The single stone was the first of more than one thousand kilograms of diamonds, about five million carats, to be processed before World War I. When doubt that the desert sands could contain diamonds had been dispelled and people realised the fortune that lay scattered around them, prospecting began in earnest. Diamond towns emerged in the desert, prospectors flocked to the area and Lüderitzbucht was transformed with diamond wealth.

The police brought the chaotic conditions of those early days under control and then had the tricky task of being on the lookout for illicit diamond dealing and smuggling. They removed heels from shoes, cut open bars of soap, sausages and loaves of bread, de-shoed horses and mules, and contract workers were given doses of castor oil before being allowed to return home. 

There are many colourful stories from the time, one especially entertaining about a fierce German Shepherd called Moritz who belonged to Madame Zimmer who ran the Lüderitzbucht brothel. Moritz’s duties included frightening away customers who were not willing to pay and guarding the diamonds hidden in the false floor of his kennel.

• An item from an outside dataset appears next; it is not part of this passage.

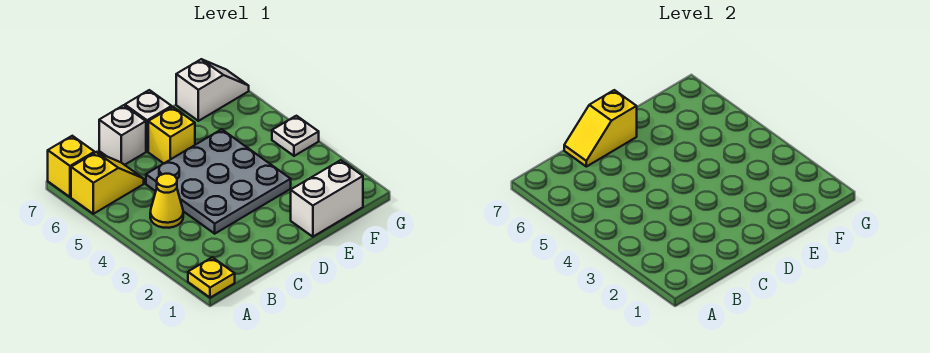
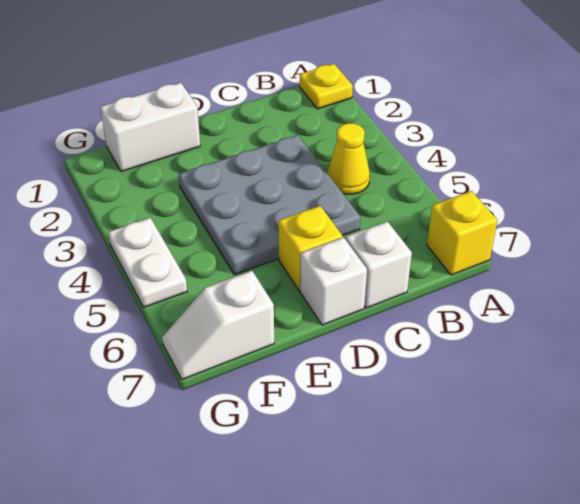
yellow 1x2 slope [71,152,144,214] -> none
yellow 1x2 slope [564,90,637,167] -> none
white 1x1 plate [272,116,319,156] -> white 1x2 plate [108,218,187,307]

Although the police suspected that the brothel was functioning, none had the courage to confront Moritz’s wrath and bared teeth. It is uncertain what became of Moritz, but Madame Zimmer finally left Lüderitzbucht for Lourenço Marques, Mozambique, in 1912, to escape the continuous police harassment. There she opened a new brothel. She carried a small dog with her in a kennel especially constructed for the journey. When she and her luggage were thoroughly searched as she left Lüderitzbucht, no one gave any thought to the small dog and the false floor of his kennel. The police, however, were suspicious and alerted the Mozambican police and it wasn’t long before they apprehended Madame Zimmer and the two prospectors who had given her their illegal diamonds for safe-keeping. They were all returned to Lüderitzbucht on the Woermann Line steamer and sentenced to five years in jail. They were reportedly released when the Union forces took over the town at the beginning of World War I in 1914.

After the war, diamond production resumed and richer diamond fields were discovered south of Lüderitzbucht. The diamond mining towns surrounding Lüderitzbucht were abandoned to the desert. The Namib holds many glittering stories of intrigue and wonder, many lost to time as its golden grains blow through the doors and windows of the old houses burying a century of history beneath the sand.